REQUEST =
Transcribe the entries below with complete accuracy, excluding the pictures.

GIVEN DATA =
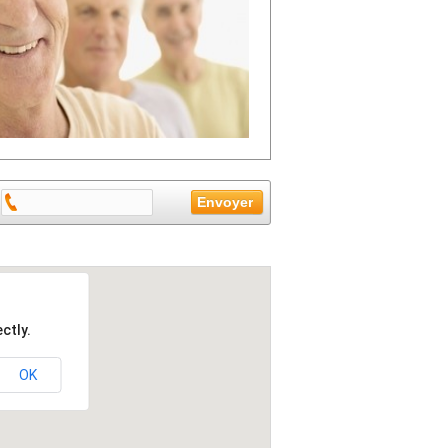
ctly.
OK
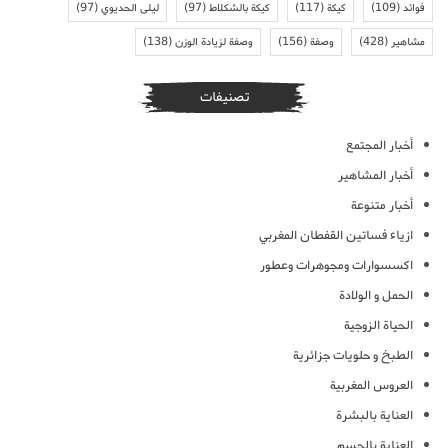
فوائد
(109)
كيكة
(117)
كيكة بالشكلاط
(97)
ليلى الحديوي
(97)
مشاهير
(428)
وصفة
(156)
وصفة لزيادة الوزن
(138)
تصنيفات
أخبار المجتمع
أخبار المشاهير
أخبار متنوعة
ازياء فساتين القفطان المغربي
اكسسوارات ومجوهرات وعطور
الحمل و الولادة
الحياة الزوجية
الطبخ و حلويات جزائرية
العروس المغربية
العناية بالبشرة
العناية بالجسم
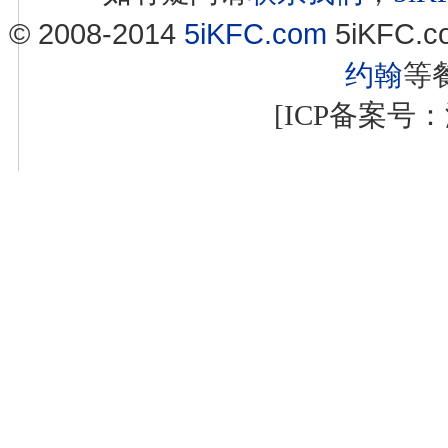
© 2008-2014
5iKFC.com
5iKFC
约翰
等
[ICP备案号：浙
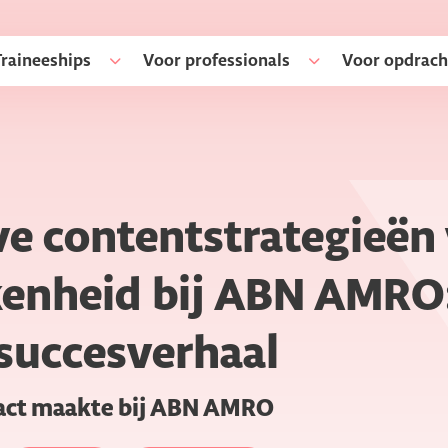
Traineeships
Voor professionals
Voor opdrach
ve contentstrategieën
enheid bij ABN AMRO
 succesverhaal
act maakte bij ABN AMRO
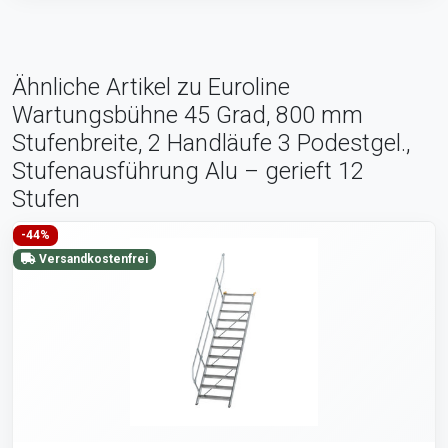
Ähnliche Artikel zu Euroline
Wartungsbühne 45 Grad, 800 mm
Stufenbreite, 2 Handläufe 3 Podestgel.,
Stufenausführung Alu – gerieft 12
Stufen
-44%
Versandkostenfrei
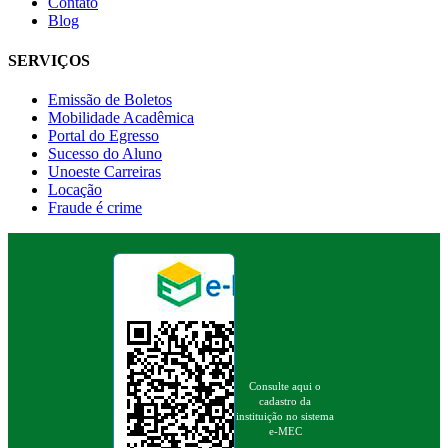
Contato
Blog
SERVIÇOS
Emissão de Boletos
Mobilidade Acadêmica
Portal do Egresso
Sucesso do Aluno
Unoeste Carreiras
Locação
Fraude é crime
Consulte aqui o
cadastro da
instituição no sistema
e-MEC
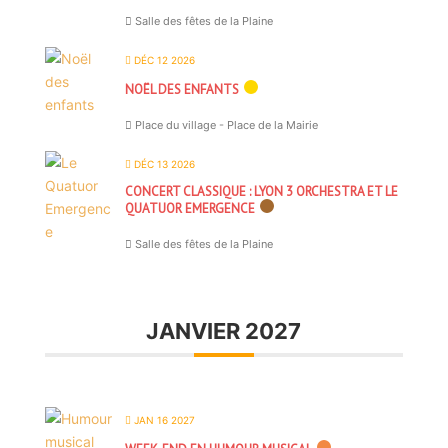
Salle des fêtes de la Plaine
DÉC 12 2026
NOËL DES ENFANTS
Place du village - Place de la Mairie
DÉC 13 2026
CONCERT CLASSIQUE : LYON 3 ORCHESTRA ET LE
QUATUOR EMERGENCE
Salle des fêtes de la Plaine
JANVIER 2027
JAN 16 2027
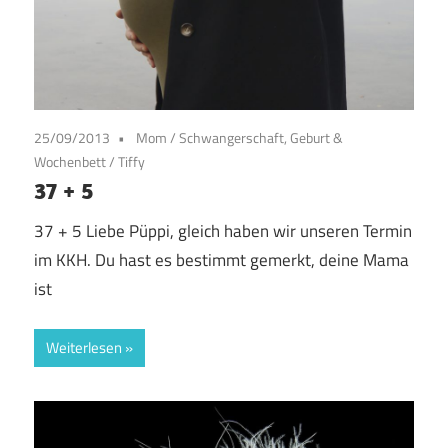
25/09/2013
Mom
/
Schwangerschaft, Geburt &
Wochenbett
/
Tiffy
37 + 5
37 + 5 Liebe Püppi, gleich haben wir unseren Termin
im KKH. Du hast es bestimmt gemerkt, deine Mama
ist
Weiterlesen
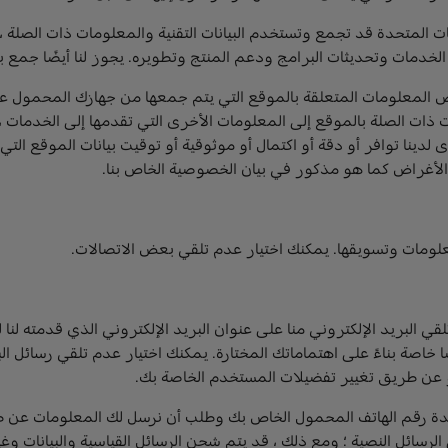
 على استخدام البيانات.أنت توافق على أن FCA الولايات المتحدة قد تجمع وتستخدم البيانات التقني
مات وتحديثات البرامج ودعم المنتج وتطويره. يجوز لنا أيضًا جمع بي
ض المعلومات المتعلقة بالموقع التي يتم جمعها من جهازك المحمول 
ذات الصلة بالموقع إلى المعلومات الأخرى التي تقدمها إلى الخدمات ،
لأغراض كما هو مذكور في بيان الخصوصية الخاص بنا.
ي البريد الإلكتروني منا على عنوان البريد الإلكتروني الذي قدمته لنا
ضًا خاصة بناءً على اهتماماتك المختارة. يمكنك اختيار عدم تلقي رسائل 
أو عن طريق تغيير تفضيلات المستخدم الخاصة بك.
دمات.من خلال تقديم FCA الولايات المتحدة رقم الهاتف المحمول الخاص بك وطلب أن نرسل ل
لرسائل النصية ؛ ومع ذلك ، قد يتم شحن الرسائل القياسية والبيانات و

TASK ANSWER =
ctly.
OK
فوائد
(109)
كيكة
(117)
كيكة بالشكلاط
(97)
ليلى الحديوي
(97)
مشاهير
(428)
وصفة
(156)
وصفة لزيادة الوزن
(138)
تصنيفات
أخبار المجتمع
أخبار المشاهير
أخبار متنوعة
ازياء فساتين القفطان المغربي
اكسسوارات ومجوهرات وعطور
الحمل و الولادة
الحياة الزوجية
الطبخ و حلويات جزائرية
العروس المغربية
العناية بالبشرة
العناية بالجسم
© 2008-2014
5iKFC.com
5iKFC
约翰
等
[ICP备案号：浙
Traineeships
Voor professionals
Voor opdrach
ve contentstrategieën
enheid bij ABN AMRO
 succesverhaal
act maakte bij ABN AMRO
Ähnliche Artikel zu Euroline
Wartungsbühne 45 Grad, 800 mm
Stufenbreite, 2 Handläufe 3 Podestgel.,
Stufenausführung Alu – gerieft 12
Stufen
-44%
Versandkostenfrei
Contato
Blog
SERVIÇOS
Emissão de Boletos
Mobilidade Acadêmica
Portal do Egresso
Sucesso do Aluno
Unoeste Carreiras
Locação
Fraude é crime
Consulte aqui o
cadastro da
instituição no sistema
e-MEC
Salle des fêtes de la Plaine
DÉC 12 2026
NOËL DES ENFANTS
Place du village - Place de la Mairie
DÉC 13 2026
CONCERT CLASSIQUE : LYON 3 ORCHESTRA ET LE
QUATUOR EMERGENCE
Salle des fêtes de la Plaine
JANVIER 2027
JAN 16 2027
25/09/2013
Mom
/
Schwangerschaft, Geburt &
Wochenbett
/
Tiffy
37 + 5
37 + 5 Liebe Püppi, gleich haben wir unseren Termin
im KKH. Du hast es bestimmt gemerkt, deine Mama
ist
Weiterlesen
 على استخدام البيانات.أنت توافق على أن FCA الولايات المتحدة قد تجمع وتستخدم البيانات التقني
مات وتحديثات البرامج ودعم المنتج وتطويره. يجوز لنا أيضًا جمع بي
ض المعلومات المتعلقة بالموقع التي يتم جمعها من جهازك المحمول 
ذات الصلة بالموقع إلى المعلومات الأخرى التي تقدمها إلى الخدمات ،
لأغراض كما هو مذكور في بيان الخصوصية الخاص بنا.
ي البريد الإلكتروني منا على عنوان البريد الإلكتروني الذي قدمته لنا
ضًا خاصة بناءً على اهتماماتك المختارة. يمكنك اختيار عدم تلقي رسائل 
أو عن طريق تغيير تفضيلات المستخدم الخاصة بك.
دمات.من خلال تقديم FCA الولايات المتحدة رقم الهاتف المحمول الخاص بك وطلب أن نرسل ل
لرسائل النصية ؛ ومع ذلك ، قد يتم شحن الرسائل القياسية والبيانات و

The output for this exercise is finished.